__Passage fourni__
────────

En énumérant ultérieurement
les méthodes de l’observation des phénomènes psychologiques, Guénon souligne
immédiatement la possibilité de “l’observation objective” pouvant s’effectuer
sans référence immédiate au caractère
subjectif de la mémoire individuelle. Celle-ci,
comme cela sera développé par la suite, relevant spécifiquement du domaine de
la “conscience individuelle” (p. 56) :
« Nos idées
préconçues peuvent aussi exercer une influence sur les faits mentaux que nous
observons en nous et les modifier dans une certaine mesure, mais outre le
recours à la mémoire on peut employer alors l’observation objective au lieu de
l’observation subjective. »
Le chapitre III, « Conscience, subconscience,
inconscience », est essentiel pour comprendre la nature et les limites de
la psychologie et la situer à la place qui lui revient. Comprendre ce qu’est la
conscience est, dans ce domaine, la première chose à envisager. Guénon en a
donné en plusieurs endroits de son œuvre une définition de ses diverses modalités
qui reste à ce jour sans équivalent. Nous en retrouvons ici la formulation
complète (p.72) :
« La conscience claire et distincte, ou la
conscience normale, peut être considérée comme occupant en quelque sorte la
région centrale dans le domaine de la conscience intégrale, et elle a, comme
nous l’avons dit, des prolongements qui occupent le reste de ce domaine. Or, il
est évident que l’on peut envisager des prolongements s’étendant en divers sens
à partir du centre commun auquel ils sont rattachés ; mais le mot de
subconscience, par sa composition, semble indiquer qu’il s’agit uniquement de
prolongements inférieurs de la conscience, et ce sont bien en effet ceux-là
qu’on envisage habituellement sous ce nom. Si donc on admet la subconscience
(et, d’après tout ce que nous avons dit, il faut bien l’admettre), il semble
qu’il y ait lieu aussi d’admettre corrélativement une superconscience,
c’est-à-dire un ensemble de prolongements supérieurs de la conscience, ce que
ne font pas en général les psychologues. Cependant certains ont employé ce
terme de superconscience, mais dans un sens tout différent : ce sont les
psychologues qui admettent une pluralité de consciences, et ils appellent
superconscience la conscience centrale, par opposition aux consciences subordonnées.
Employé de cette façon, ce terme n’est en somme qu’un néologisme inutile,
puisqu’il ne désigne rien de plus que la conscience proprement dite ; il
n’en est pas de même lorsqu’on oppose la superconscience à la subconscience,
comme nous le faisons, en la distinguant en même temps de la conscience
ordinaire ; mais, comme l’étude de ce que peut être la superconscience
ainsi entendue sort entièrement de la psychologie classique, et que même il ne
peut plus y être question proprement de phénomènes psychologiques, il ne nous
est pas possible d’y insister davantage ici, et nous devons nous borner sur ce
point à ces quelques indications » (3).

────────

__Extrait source__
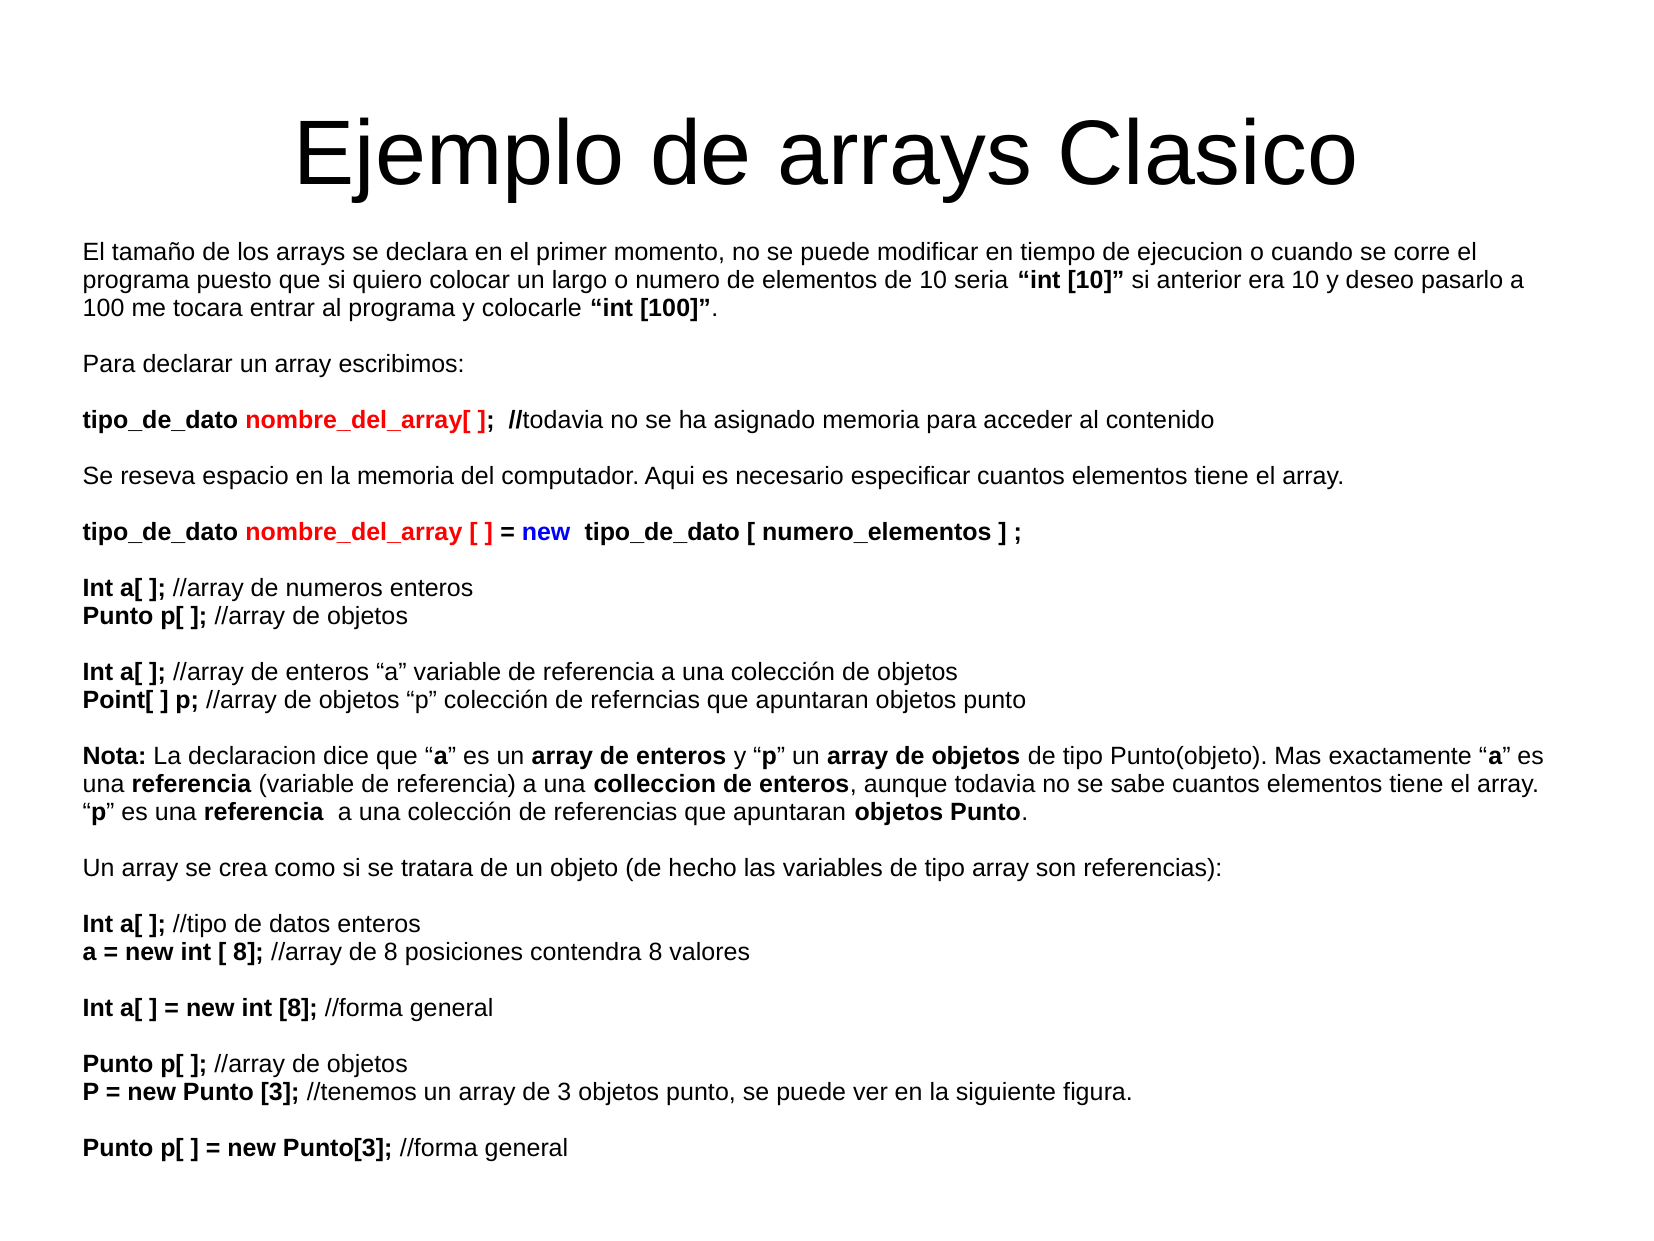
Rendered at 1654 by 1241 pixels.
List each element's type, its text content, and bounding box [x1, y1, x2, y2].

────────

__Exercice court 1__
Traduisez en anglais cette phrase du passage sur la conscience chez Guénon : « Comprendre ce qu’est la conscience est, dans ce domaine, la première chose à envisager. »
__Exercice court 2__
D'après le passage sur la conscience chez Guénon, quelle région la conscience claire et distincte occupe-t-elle dans le domaine de la conscience intégrale ?
__Exercice court 3__
Poursuivez le passage sur la conscience chez Guénon à partir de sa dernière phrase.
On peut se passer des lignes pour faire ces exercices.

__Réponse attendue 1__
Understanding what consciousness is is, in this field, the first thing to consider.

__Réponse attendue 2__
Elle occupe en quelque sorte la région centrale de ce domaine.

__Réponse attendue 3__
A la philosophie et à la métaphysique reviennent
logiquement la connaissance, tandis que la conscience, considérée du point de
vue individuel, ressort du domaine de la psychologie et donc de l’ontologie.
Quoi qu’il en soit, ces deux termes sont susceptibles d’une transposition, dés
lors qu’on les envisage d’un point de vue supérieur, et non plus exclusivement
selon les limites de la raison, comme les philosophes le font généralement.
Dans le chapitre XVI des États multiples
de l’Être (4), Guénon distingue la
conscience (individuelle) de la connaissance. Cette conscience
«…dont le domaine est seulement coextensif à celui de
certains états d’être déterminés (…) »
Ces états déterminés sont proprement le champ de la
conscience constitué par les informations sensorielles auxquelles se superpose
la condition psychologique individuelle. Cet ensemble qui représente l’exercice
de ce que les doctrines hindoues désignent par le milieu mental (antahkarana) est l’objet direct d’ahamkâra, la conscience individualisée.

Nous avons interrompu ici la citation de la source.